**DIRECTIONS FOR THIS TASK:** Where in the listing does the string "relaxing" appear? Copy every line that holds it.

**SUPPLIED INFORMATION:**
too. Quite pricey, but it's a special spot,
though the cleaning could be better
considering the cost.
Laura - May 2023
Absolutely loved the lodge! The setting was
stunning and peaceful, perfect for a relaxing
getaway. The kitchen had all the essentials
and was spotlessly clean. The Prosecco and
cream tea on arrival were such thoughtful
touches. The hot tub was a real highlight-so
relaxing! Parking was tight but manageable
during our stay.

--

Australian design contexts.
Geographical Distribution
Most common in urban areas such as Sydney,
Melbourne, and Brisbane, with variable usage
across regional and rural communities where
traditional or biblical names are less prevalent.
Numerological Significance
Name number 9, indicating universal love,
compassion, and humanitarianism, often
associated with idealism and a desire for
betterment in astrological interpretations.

**SOLUTION:**
stunning and peaceful, perfect for a relaxing
relaxing! Parking was tight but manageable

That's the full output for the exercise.